§ **ЗАДАНИЕ A**
Ответьте по тексту об Ужасе в тантризме на следующие вопросы:
(i) Как именуется тантрический практик?
(ii) В каком году вышла книга Рудольфа Отто «Священное»?
(iii) Между какими веками развивались традиции кашмирского шиваизма, к которым в эссе относится слово «тантризм»?

═══ ИСХОДНЫЙ ТЕКСТ ═══

Ужас задействован в нескольких концептуальных моделях:

а) он сакрализован как бог Бхайрава;

б) страх перед неблагим перерождением – мощный стимул для осуществления тантрической садханы;

в) ритуальное употребление субстанций, вызывающих страх, используется для растворения первичного самоограничения Сознания/Абсолюта, причины всех зависимостей и ограничений, а следовательно, приводит к расширению сознания (викаша) и освобождению (мокша).

Таким образом, освобождение достигается через парадигму психического развития, которая включает в себя прямую конфронтацию с Ужасом.

При таком понимании Ужас становится главной движущей силой тантрического «пути героизма».

Ужас действует как центральная созидательная сила в динамическом построении тантрической идентичности. Тантрический практик именуется Героем (vira). Религиозно мотивированный, его героизм заключается в победе над страхом, над Ужасом. Тем страхом, с которым он неминуемо вынужден столкнуться и во внешнем мире, и в темнейших глубинах собственной души. Такое противостояние наделяет Героя непоколебимостью (религиозно мотивированной), которая формирует героическую личность и ведет Героя значительно дальше – к окончательному познанию богини Кали.

«Тантризм» – это общий термин, используемый для обозначения корпуса «гетеродоксальных» религиозных учений, охватывающих широкий спектр эзотерических практик индуистских, буддийских и джайнских традиций, ставший широко распространенным «трендом» в Южной и Юго-Восточной Азии начиная с V века н.э. Пожалуй, самой заметной чертой тантризма была его радикальная конфронтация с традиционным брахманистским кастовым обществом, которая открывала возможность духовного самосознания для всех и в равной степени. В моем эссе слово «тантризм» используется в отношении недуалистических традиций кашмирского шиваизма, которые развивались в Кашмире между IX и XIII веками н.э. и распространились как на юг Индии, так и далеко за пределы индийского субконтинента.

Бхайрава и сакрализация Ужаса

Сакрализация Ужаса имеет долгую историю в феноменологии религии. В эпохальной книге Рудольфа Отто «Священное» (1917), которая предлагала совершенно новое понимание сакрального, Отто отмечал, что опыт «совершенно иного» включает мощный психологический механизм, вызывающий эмоциональную реакцию Страха и Ужаса Божьего. Классическое определение Отто «сакрального» таково: «Оно является священным таинством, которое как пугает, так и очаровывает» (mys­teri­um tremen­dum et fas­ci­nosum).

═══ ПОКАЗАННЫЕ ЗАПИСИ ═══

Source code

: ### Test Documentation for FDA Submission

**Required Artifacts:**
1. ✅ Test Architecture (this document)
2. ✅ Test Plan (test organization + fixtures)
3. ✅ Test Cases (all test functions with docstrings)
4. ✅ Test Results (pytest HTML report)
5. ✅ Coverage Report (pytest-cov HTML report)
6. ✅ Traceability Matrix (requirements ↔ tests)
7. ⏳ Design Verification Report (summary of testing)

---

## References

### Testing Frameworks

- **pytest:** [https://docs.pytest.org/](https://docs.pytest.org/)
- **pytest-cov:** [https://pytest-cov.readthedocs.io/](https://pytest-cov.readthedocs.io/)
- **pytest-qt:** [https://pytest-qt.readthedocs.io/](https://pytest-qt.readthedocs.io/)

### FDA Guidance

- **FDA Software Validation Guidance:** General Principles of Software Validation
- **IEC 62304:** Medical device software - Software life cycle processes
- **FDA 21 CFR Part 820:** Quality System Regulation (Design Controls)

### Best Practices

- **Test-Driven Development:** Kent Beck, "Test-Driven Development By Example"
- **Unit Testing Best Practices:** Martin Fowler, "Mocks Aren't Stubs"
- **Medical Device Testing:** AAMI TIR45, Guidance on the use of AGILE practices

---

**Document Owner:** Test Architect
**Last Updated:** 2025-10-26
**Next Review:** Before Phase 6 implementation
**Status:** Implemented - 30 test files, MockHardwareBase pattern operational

═══

§ **ЗАДАНИЕ B**
Выведите без изменений все строки записей, начиная со строки, содержащей «- **Test-Driven Development:**», и до самого конца записей, включая обе границы.

§ **МЕСТО ДЛЯ ОТВЕТА A**
(i) Героем (vira).
(ii) В 1917 году.
(iii) Между IX и XIII веками н.э.

§ **МЕСТО ДЛЯ ОТВЕТА B**
- **Test-Driven Development:** Kent Beck, "Test-Driven Development By Example"
- **Unit Testing Best Practices:** Martin Fowler, "Mocks Aren't Stubs"
- **Medical Device Testing:** AAMI TIR45, Guidance on the use of AGILE practices

---

**Document Owner:** Test Architect
**Last Updated:** 2025-10-26
**Next Review:** Before Phase 6 implementation
**Status:** Implemented - 30 test files, MockHardwareBase pattern operational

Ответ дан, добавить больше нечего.